Pendant huit ans, le cheikh maltraita ses épouses, brisa leurs testaments et les considéra comme sa propriété, jusqu’à ce qu’un jeune étudiant entre dans sa vie et commette un acte terrible.
Pendant huit ans, le cheikh vécut comme si le monde entier était son jouet. Richesse, pouvoir et ressources inépuisables le transformèrent en un homme qui se considérait comme le maître non seulement des terres et des palais, mais aussi des destinées humaines.
Chaque année, son harem se remplissait de nouvelles jeunes filles – des beautés venues du monde entier. Certaines venaient de leur plein gré, attirées par la richesse et la splendeur ; d’autres, il les trouvait par la force ou la ruse.
Mais le cheikh ne les aimait pas. Il les brisa.
Pour lui, chaque femme n’était pas une épouse, mais une chose, une possession. Au dos de chacune d’elles, il laissait une marque rouge, symbole de propriété.

Ce n’était pas seulement une décoration : la marque signifiait qu’elles avaient perdu leur liberté à jamais. Aucune des épouses n’avait le droit de quitter le harem ni même de contacter sa famille.
Cela dura des années. Mais un jour, elle apparut dans sa vie.
Une jeune étudiante, belle et fière, osa refuser le cheikh. Et cela devint un défi pour lui.
Il décida de la conquérir à tout prix. Il avait de l’argent, des relations et un pouvoir illimité. Et bientôt, la jeune fille fut dépossédée de tout : elle fut renvoyée de l’université, la maison de son père confisquée, sa mère se retrouva sans médicaments et elle-même perdit son emploi.
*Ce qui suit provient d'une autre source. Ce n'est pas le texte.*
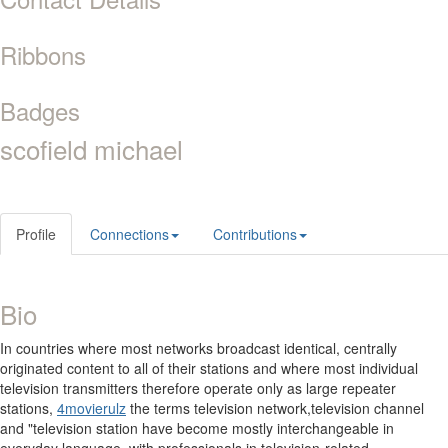
Ribbons
Badges
scofield michael
Profile
Connections
Contributions
Bio
In countries where most networks broadcast identical, centrally
originated content to all of their stations and where most individual
television transmitters therefore operate only as large repeater
stations,
4movierulz
the terms television network,television channel
and "television station have become mostly interchangeable in
everyday language, with professionals in television-related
Elle n’eut d’autre choix. Pour sauver sa famille, elle accepta de l’épouser.
Le cheikh crut l’avoir brisée, comme tout le monde. Mais il ignorait que quelque chose de terrible allait bientôt se produire.
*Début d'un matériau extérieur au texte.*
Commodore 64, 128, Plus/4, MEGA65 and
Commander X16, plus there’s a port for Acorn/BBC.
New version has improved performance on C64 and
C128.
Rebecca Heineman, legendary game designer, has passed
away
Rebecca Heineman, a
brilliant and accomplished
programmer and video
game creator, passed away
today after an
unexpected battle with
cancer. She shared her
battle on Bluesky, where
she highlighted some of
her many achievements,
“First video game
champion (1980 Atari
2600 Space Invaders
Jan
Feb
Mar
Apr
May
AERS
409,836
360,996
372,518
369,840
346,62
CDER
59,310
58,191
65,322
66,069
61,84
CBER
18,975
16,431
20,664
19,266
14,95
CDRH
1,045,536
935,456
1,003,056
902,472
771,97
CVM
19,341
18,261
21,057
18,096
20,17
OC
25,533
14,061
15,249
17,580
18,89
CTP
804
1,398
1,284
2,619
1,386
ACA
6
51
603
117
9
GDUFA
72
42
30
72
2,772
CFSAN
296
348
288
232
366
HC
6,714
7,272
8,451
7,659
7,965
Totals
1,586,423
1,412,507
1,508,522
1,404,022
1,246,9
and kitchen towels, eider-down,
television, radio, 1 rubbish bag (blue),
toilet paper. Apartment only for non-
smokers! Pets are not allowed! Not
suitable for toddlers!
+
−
Après que la jeune fille fut contrainte d’entrer au harem, le cheikh était certain de l’avoir conquise. Mais en réalité, la jeune fille choisit une autre tactique.
Elle apprit à endurer et élabora un plan. Près d’un an passa ainsi.
Pendant ce temps, elle gagna la confiance du cheikh.
Une vieille servante travaillait au harem. Au début, la jeune fille lui demanda des infusions inoffensives, censées soulager la douleur ou aider à dormir.
Puis elle commença à s’intéresser aux plantes rares du désert.
C’est ainsi qu’elle découvrit les « larmes de scorpion », une poudre fabriquée à partir du venin séché de scorpions du désert. À petites doses, elle était imperceptible, mais une fois ingérée, elle paralysait le cœur. Les symptômes ressemblaient à une crise cardiaque naturelle.
Mais un autre problème se posait : la nourriture et les boissons du cheikh étaient inspectées par ses serviteurs personnels. Toute tentative d’introduire du poison se solderait par une exposition.
Elle savait qu’en cas d’erreur, non seulement elle mourrait, mais aussi sa mère et même son père. La jeune fille chercha une autre solution.
Une idée lui traversa l’esprit, qui l’effraya d’abord : elle devait transmettre le poison lors des rapports sexuels.
Elle apprit également l’existence d’un antidote à base de racine de la plante amère « larmes d’Adam ».
Elle le préparait en secret et le buvait à petites doses jusqu’à ce que son corps s’habitue.
Ce soir-là, le cheikh était particulièrement joyeux. Il but du vin, rit et, comme toujours, savoura son pouvoir.
Une fois seuls, elle fit quelque chose qu’il n’attendait pas : elle l’embrassa la première. Un long baiser. À cet instant, un petit grain de poudre, caché derrière sa joue, passa dans sa bouche avec sa salive.
Le cheikh ne remarqua rien. Quelques minutes plus tard, son visage changea. Il essaya de se lever, mais ses jambes refusèrent.
Et bientôt, il s’effondra sur le sol, essoufflé. Les domestiques se précipitèrent, mais il était trop tard. Personne ne soupçonna la jeune fille : tous supposèrent que le cheikh avait fait une crise cardiaque.
Et la jeune fille sut : désormais, il ne gâcherait plus jamais une vie.